### Records drawn from a dataset

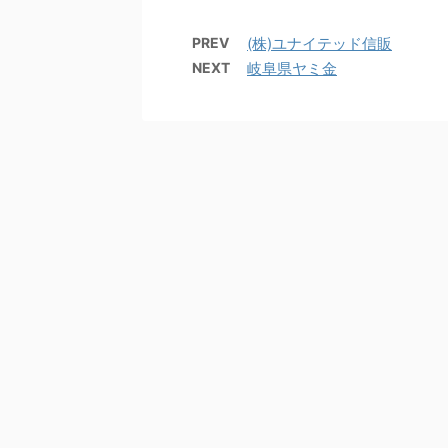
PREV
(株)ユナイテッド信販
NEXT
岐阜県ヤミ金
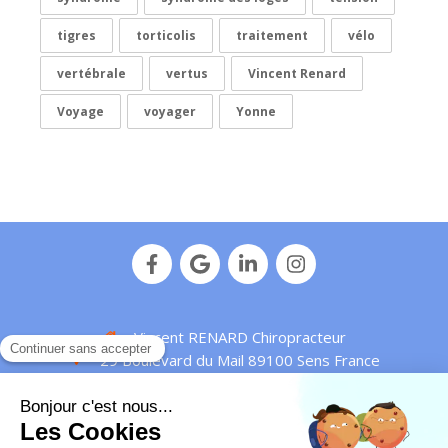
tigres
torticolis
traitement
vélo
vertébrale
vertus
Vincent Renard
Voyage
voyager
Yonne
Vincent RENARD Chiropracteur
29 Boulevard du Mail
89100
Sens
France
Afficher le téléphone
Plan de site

---

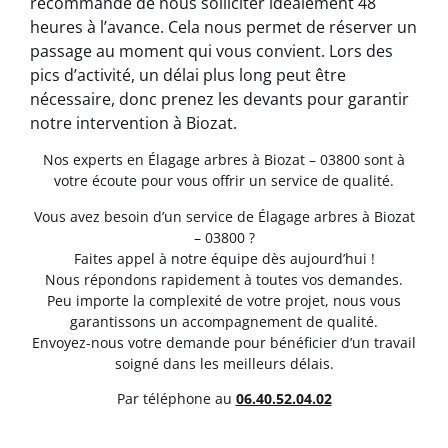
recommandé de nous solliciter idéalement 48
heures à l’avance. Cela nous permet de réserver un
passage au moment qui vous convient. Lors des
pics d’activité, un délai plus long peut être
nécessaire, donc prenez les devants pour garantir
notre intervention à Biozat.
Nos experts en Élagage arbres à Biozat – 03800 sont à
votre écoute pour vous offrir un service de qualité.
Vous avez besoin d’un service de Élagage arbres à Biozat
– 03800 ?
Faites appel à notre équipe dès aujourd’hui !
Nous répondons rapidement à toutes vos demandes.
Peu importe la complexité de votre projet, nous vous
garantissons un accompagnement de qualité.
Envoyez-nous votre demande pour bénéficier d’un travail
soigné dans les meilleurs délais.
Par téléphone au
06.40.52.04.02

==

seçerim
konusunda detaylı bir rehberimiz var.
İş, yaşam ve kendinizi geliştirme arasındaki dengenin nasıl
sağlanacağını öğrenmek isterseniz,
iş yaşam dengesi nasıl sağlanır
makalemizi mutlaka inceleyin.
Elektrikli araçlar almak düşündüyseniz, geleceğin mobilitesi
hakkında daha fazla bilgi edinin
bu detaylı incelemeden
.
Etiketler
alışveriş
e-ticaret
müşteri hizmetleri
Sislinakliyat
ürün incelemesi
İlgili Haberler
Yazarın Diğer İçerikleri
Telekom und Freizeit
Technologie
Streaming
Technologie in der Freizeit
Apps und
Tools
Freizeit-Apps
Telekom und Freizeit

### ABOUT THIS EXERCISE
For the entries above, please state how many lines contain the string "detaylı"; give the number and nothing else.

### FINISHED TASK
2